Exercise aim:
Output the data as it stands. Each line must match exactly.

[Start of Attachment]

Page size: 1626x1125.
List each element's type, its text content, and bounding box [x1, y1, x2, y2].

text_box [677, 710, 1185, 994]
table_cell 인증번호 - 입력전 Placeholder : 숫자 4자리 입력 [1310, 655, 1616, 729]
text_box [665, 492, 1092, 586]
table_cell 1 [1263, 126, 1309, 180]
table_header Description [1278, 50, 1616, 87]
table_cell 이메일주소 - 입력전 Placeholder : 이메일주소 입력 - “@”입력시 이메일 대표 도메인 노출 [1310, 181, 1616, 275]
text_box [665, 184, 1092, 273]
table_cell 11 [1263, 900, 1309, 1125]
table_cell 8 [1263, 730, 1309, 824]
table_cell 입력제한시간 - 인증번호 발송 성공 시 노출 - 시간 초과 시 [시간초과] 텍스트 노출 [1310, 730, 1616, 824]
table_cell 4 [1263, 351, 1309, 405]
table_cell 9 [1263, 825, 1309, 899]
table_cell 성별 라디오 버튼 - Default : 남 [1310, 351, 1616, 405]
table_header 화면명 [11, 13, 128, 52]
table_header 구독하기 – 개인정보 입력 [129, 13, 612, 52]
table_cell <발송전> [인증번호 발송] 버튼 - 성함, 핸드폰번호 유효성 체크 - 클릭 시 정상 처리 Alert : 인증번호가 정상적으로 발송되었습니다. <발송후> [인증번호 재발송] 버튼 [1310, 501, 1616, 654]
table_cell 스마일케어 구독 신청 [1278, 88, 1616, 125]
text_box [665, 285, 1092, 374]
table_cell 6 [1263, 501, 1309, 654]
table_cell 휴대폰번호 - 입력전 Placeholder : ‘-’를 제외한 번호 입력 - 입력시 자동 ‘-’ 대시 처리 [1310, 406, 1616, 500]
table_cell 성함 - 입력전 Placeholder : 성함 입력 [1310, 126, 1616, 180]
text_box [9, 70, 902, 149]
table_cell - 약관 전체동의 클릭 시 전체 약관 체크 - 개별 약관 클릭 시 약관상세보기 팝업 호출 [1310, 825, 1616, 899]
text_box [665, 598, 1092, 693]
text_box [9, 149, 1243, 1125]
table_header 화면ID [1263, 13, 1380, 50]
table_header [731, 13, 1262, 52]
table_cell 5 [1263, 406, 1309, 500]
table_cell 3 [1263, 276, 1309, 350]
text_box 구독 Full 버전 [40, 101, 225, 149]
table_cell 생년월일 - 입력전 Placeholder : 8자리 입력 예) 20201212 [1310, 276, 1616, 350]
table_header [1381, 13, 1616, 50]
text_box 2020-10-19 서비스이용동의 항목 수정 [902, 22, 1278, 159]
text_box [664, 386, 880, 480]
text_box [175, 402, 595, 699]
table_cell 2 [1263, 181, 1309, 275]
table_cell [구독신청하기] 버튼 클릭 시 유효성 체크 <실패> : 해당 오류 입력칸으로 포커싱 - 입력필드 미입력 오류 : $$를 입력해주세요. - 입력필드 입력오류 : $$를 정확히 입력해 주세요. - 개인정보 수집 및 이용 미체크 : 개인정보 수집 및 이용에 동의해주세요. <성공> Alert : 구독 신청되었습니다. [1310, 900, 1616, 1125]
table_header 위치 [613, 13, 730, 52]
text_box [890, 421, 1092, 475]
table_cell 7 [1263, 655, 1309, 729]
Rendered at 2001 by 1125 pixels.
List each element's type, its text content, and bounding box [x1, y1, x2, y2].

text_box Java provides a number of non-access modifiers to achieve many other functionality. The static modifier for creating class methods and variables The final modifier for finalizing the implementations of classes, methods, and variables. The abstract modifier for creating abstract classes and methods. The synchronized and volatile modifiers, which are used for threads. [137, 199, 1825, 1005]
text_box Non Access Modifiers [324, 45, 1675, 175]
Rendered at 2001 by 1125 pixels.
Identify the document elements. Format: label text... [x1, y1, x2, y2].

[End of Attachment]

Exercise solution:
Page size: 1626x1125.
List each element's type, its text content, and bounding box [x1, y1, x2, y2].

text_box [677, 710, 1185, 994]
table_cell 인증번호 - 입력전 Placeholder : 숫자 4자리 입력 [1310, 655, 1616, 729]
text_box [665, 492, 1092, 586]
table_cell 1 [1263, 126, 1309, 180]
table_header Description [1278, 50, 1616, 87]
table_cell 이메일주소 - 입력전 Placeholder : 이메일주소 입력 - “@”입력시 이메일 대표 도메인 노출 [1310, 181, 1616, 275]
text_box [665, 184, 1092, 273]
table_cell 11 [1263, 900, 1309, 1125]
table_cell 8 [1263, 730, 1309, 824]
table_cell 입력제한시간 - 인증번호 발송 성공 시 노출 - 시간 초과 시 [시간초과] 텍스트 노출 [1310, 730, 1616, 824]
table_cell 4 [1263, 351, 1309, 405]
table_cell 9 [1263, 825, 1309, 899]
table_cell 성별 라디오 버튼 - Default : 남 [1310, 351, 1616, 405]
table_header 화면명 [11, 13, 128, 52]
table_header 구독하기 – 개인정보 입력 [129, 13, 612, 52]
table_cell <발송전> [인증번호 발송] 버튼 - 성함, 핸드폰번호 유효성 체크 - 클릭 시 정상 처리 Alert : 인증번호가 정상적으로 발송되었습니다. <발송후> [인증번호 재발송] 버튼 [1310, 501, 1616, 654]
table_cell 스마일케어 구독 신청 [1278, 88, 1616, 125]
text_box [665, 285, 1092, 374]
table_cell 6 [1263, 501, 1309, 654]
table_cell 휴대폰번호 - 입력전 Placeholder : ‘-’를 제외한 번호 입력 - 입력시 자동 ‘-’ 대시 처리 [1310, 406, 1616, 500]
table_cell 성함 - 입력전 Placeholder : 성함 입력 [1310, 126, 1616, 180]
text_box [9, 70, 902, 149]
table_cell - 약관 전체동의 클릭 시 전체 약관 체크 - 개별 약관 클릭 시 약관상세보기 팝업 호출 [1310, 825, 1616, 899]
text_box [665, 598, 1092, 693]
text_box [9, 149, 1243, 1125]
table_header 화면ID [1263, 13, 1380, 50]
table_header [731, 13, 1262, 52]
table_cell 5 [1263, 406, 1309, 500]
table_cell 3 [1263, 276, 1309, 350]
text_box 구독 Full 버전 [40, 101, 225, 149]
table_cell 생년월일 - 입력전 Placeholder : 8자리 입력 예) 20201212 [1310, 276, 1616, 350]
table_header [1381, 13, 1616, 50]
text_box 2020-10-19 서비스이용동의 항목 수정 [902, 22, 1278, 159]
text_box [664, 386, 880, 480]
text_box [175, 402, 595, 699]
table_cell 2 [1263, 181, 1309, 275]
table_cell [구독신청하기] 버튼 클릭 시 유효성 체크 <실패> : 해당 오류 입력칸으로 포커싱 - 입력필드 미입력 오류 : $$를 입력해주세요. - 입력필드 입력오류 : $$를 정확히 입력해 주세요. - 개인정보 수집 및 이용 미체크 : 개인정보 수집 및 이용에 동의해주세요. <성공> Alert : 구독 신청되었습니다. [1310, 900, 1616, 1125]
table_header 위치 [613, 13, 730, 52]
text_box [890, 421, 1092, 475]
table_cell 7 [1263, 655, 1309, 729]
Rendered at 2001 by 1125 pixels.
List each element's type, its text content, and bounding box [x1, y1, x2, y2].

text_box Java provides a number of non-access modifiers to achieve many other functionality. The static modifier for creating class methods and variables The final modifier for finalizing the implementations of classes, methods, and variables. The abstract modifier for creating abstract classes and methods. The synchronized and volatile modifiers, which are used for threads. [137, 199, 1825, 1005]
text_box Non Access Modifiers [324, 45, 1675, 175]
Rendered at 2001 by 1125 pixels.
Identify the document elements. Format: label text... [x1, y1, x2, y2].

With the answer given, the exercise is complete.